### PROVIDED PASSAGE
Keeping ‘Little Houdinis’ Safe

Tricia Cady talking to a baby in a crib

In her 22-year career, UVA nurse Tricia Cady has been vexed by neonates’ ability to pull out the tubes and wires that keep them alive. Her new invention may prevent that. (Photos by Dan Addison, University Communications)

After long shifts working in the University of Virginia Medical Center’s Neonatal Intensive Care Unit, nurse Tricia Cady used to lie in bed in the dark and ruminate about ways to keep her patients’ tiny hands from yanking at the tubing that often snaked from their mouths and noses.

“They’re like little Houdinis,” says Cady, a nurse for 22 years who will receive her Bachelor of Science in Nursing degree in May, “and we always struggled to keep their hands contained.”

### DATA SECTION
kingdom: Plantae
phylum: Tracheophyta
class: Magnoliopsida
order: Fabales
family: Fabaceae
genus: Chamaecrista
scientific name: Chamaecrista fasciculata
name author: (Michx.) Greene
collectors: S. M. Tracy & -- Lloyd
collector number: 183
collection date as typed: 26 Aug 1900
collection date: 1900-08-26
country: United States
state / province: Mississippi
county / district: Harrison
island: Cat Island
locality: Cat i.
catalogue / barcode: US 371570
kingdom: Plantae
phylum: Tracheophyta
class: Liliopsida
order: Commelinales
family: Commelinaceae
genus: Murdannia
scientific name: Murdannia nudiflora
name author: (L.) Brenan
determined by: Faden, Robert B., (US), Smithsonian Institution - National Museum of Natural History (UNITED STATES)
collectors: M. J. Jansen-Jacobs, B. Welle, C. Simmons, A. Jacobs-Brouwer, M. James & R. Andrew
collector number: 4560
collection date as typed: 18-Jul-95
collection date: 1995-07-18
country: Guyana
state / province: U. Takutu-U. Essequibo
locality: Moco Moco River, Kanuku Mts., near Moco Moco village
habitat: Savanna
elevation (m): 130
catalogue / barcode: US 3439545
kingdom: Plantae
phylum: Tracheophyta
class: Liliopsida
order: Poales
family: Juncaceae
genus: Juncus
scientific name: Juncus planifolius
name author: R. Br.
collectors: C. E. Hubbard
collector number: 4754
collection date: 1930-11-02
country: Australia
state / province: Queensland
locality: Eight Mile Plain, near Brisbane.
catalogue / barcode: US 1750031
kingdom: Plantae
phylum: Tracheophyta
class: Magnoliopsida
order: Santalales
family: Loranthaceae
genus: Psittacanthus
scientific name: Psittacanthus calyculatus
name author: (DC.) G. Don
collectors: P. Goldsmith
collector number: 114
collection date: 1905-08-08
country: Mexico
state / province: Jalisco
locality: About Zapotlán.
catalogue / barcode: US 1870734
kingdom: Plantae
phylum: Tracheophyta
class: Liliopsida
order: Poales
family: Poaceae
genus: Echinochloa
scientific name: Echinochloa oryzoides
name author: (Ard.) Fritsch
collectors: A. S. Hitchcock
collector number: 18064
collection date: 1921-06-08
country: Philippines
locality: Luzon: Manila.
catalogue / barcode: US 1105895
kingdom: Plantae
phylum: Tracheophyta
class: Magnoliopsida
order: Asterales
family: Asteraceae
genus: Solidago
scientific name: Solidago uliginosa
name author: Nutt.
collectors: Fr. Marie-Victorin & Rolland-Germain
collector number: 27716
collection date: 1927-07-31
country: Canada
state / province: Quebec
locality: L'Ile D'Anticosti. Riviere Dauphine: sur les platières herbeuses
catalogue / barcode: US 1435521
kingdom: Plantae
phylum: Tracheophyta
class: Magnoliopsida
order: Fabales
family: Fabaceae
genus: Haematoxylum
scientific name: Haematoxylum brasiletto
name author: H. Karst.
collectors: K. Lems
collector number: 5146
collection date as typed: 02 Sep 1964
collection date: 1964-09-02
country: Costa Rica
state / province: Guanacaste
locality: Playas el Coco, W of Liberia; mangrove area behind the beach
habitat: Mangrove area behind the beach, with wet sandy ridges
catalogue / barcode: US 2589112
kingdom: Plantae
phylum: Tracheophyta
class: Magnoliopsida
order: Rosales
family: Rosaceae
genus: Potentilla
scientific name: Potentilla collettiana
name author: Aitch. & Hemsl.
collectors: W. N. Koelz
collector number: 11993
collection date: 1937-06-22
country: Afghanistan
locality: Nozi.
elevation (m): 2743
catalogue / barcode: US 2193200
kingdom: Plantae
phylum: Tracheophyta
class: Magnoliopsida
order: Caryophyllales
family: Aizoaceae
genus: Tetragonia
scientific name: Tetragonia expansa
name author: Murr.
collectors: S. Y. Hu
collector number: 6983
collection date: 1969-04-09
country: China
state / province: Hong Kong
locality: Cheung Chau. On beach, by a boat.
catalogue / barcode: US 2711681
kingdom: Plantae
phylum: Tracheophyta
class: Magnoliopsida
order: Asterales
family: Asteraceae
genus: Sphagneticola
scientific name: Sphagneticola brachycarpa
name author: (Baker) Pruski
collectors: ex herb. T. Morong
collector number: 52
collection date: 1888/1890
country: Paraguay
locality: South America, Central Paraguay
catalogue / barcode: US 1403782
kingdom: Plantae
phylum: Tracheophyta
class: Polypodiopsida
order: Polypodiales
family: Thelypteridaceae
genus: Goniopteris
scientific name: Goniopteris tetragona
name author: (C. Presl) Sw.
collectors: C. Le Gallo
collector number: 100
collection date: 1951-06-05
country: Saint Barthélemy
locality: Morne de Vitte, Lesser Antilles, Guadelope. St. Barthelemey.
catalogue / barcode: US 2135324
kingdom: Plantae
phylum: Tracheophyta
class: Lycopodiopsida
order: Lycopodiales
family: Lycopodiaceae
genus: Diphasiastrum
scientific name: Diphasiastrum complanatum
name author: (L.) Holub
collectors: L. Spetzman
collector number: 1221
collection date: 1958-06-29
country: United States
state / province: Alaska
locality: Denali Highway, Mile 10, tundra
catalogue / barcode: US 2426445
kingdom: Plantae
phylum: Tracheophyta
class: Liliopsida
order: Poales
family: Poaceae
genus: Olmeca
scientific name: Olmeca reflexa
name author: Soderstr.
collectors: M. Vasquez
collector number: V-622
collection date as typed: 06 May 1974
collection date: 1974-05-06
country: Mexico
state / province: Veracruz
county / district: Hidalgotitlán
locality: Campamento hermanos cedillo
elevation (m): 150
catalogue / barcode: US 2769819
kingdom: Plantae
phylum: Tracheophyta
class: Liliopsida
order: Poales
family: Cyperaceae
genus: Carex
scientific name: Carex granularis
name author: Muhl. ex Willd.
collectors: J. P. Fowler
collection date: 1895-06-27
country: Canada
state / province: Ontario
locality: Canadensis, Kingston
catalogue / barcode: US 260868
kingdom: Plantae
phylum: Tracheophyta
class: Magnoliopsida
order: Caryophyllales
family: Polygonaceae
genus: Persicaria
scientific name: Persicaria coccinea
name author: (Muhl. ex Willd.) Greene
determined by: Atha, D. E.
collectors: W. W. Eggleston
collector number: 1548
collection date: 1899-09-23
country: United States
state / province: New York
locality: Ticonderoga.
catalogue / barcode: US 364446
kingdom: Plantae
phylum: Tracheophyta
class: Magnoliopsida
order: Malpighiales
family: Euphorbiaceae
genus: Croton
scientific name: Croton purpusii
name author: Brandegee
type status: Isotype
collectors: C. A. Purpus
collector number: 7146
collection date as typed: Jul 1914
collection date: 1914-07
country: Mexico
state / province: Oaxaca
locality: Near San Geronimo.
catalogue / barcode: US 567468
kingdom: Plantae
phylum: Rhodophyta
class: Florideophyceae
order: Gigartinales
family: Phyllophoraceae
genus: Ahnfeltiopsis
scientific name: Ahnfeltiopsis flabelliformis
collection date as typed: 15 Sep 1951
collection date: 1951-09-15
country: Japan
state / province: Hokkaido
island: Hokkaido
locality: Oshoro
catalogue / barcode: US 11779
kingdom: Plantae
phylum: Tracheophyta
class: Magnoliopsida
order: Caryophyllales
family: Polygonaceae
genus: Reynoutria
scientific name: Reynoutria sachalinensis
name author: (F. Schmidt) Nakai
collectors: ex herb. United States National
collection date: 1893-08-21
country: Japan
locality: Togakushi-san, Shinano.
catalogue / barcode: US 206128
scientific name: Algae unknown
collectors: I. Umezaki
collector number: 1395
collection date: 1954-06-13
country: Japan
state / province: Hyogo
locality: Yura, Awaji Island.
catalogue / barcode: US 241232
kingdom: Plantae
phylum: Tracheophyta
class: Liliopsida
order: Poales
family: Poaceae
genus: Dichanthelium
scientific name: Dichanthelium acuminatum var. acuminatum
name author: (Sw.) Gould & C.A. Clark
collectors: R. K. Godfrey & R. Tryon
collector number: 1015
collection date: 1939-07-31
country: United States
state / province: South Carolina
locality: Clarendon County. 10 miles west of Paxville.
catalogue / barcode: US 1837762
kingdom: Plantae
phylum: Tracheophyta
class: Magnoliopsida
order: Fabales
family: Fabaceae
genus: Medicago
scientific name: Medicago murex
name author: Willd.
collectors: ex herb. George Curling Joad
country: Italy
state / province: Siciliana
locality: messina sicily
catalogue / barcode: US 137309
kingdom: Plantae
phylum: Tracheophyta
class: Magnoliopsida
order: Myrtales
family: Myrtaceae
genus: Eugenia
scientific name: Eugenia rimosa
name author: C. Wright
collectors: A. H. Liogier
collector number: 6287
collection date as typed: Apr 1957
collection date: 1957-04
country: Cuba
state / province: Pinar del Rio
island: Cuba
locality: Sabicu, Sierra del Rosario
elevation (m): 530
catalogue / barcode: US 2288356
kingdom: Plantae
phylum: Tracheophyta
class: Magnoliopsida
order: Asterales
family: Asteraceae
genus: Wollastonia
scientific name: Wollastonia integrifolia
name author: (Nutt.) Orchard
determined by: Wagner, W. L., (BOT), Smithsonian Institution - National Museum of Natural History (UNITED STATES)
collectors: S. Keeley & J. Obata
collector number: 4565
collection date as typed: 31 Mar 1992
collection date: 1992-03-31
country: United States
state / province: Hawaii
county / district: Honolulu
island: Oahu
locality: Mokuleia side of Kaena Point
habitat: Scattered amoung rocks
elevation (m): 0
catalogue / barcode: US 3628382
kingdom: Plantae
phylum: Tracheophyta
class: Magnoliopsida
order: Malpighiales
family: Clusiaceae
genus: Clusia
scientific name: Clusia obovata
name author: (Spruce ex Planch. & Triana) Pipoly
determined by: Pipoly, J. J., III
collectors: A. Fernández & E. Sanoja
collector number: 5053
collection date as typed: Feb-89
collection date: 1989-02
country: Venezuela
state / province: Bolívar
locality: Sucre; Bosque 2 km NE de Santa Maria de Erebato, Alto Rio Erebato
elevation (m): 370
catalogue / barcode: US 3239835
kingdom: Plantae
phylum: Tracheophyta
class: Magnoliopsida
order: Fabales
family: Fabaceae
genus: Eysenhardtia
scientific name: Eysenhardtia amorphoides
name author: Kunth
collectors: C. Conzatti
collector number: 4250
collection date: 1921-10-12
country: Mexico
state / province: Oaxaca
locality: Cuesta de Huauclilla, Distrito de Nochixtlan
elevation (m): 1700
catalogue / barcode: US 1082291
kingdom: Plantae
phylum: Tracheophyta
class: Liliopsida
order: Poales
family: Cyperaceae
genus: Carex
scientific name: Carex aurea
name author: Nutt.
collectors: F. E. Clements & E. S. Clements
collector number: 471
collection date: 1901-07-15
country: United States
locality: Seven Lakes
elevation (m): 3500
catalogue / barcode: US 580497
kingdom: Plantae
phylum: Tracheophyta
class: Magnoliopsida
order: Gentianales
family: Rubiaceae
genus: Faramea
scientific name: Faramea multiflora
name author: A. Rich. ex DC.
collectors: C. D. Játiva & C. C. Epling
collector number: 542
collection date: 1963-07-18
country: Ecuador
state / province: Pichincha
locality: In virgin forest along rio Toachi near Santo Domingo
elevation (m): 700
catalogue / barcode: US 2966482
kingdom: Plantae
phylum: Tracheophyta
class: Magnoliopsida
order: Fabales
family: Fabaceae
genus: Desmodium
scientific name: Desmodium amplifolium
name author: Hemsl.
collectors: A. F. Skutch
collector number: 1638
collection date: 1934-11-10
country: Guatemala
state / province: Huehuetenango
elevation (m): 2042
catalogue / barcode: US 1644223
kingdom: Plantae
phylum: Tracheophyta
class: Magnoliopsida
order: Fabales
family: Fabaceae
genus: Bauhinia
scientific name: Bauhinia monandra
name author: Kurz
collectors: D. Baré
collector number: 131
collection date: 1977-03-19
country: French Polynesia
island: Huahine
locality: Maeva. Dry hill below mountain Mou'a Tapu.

### ACTIVITIES
1) Which body parts does the article on keeping "Little Houdinis" safe mention? List them all.
2) In the article on keeping "Little Houdinis" safe, rewrite the passage starting with "After long shifts" and going on through "mouths and noses.", replacing "ruminate" with "think".

### OUTPUTS BY TASK
1) hands, mouths, noses

2)
After long shifts working in the University of Virginia Medical Center’s Neonatal Intensive Care Unit, nurse Tricia Cady used to lie in bed in the dark and think about ways to keep her patients’ tiny hands from yanking at the tubing that often snaked from their mouths and noses.